WHAT IS EXPECTED: Report the count of lines in the records below that hold the word "MiniMax", omitting everything but the number.

ENTRIES SHOWN:
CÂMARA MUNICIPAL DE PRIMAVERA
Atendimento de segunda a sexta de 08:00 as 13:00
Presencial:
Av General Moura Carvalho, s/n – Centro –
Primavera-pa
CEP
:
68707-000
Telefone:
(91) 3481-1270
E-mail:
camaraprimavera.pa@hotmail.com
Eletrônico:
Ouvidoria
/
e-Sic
...
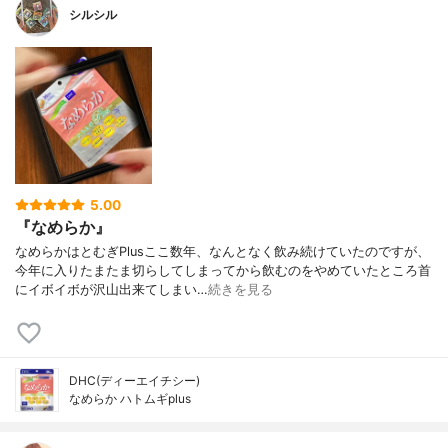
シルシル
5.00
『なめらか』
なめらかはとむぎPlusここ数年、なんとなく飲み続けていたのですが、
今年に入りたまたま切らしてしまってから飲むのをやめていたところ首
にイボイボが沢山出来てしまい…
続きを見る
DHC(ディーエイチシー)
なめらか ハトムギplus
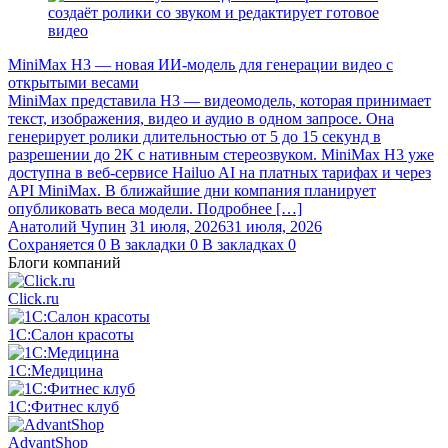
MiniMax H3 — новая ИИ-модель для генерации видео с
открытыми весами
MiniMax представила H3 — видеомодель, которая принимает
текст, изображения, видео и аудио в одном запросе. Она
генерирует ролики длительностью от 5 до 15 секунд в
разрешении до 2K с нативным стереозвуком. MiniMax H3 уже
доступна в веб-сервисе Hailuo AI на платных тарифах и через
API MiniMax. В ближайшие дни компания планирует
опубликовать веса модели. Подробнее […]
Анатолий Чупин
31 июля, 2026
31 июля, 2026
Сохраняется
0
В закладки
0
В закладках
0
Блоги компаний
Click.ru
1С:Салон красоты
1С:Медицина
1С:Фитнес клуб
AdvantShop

RESPONSE BELOW: 4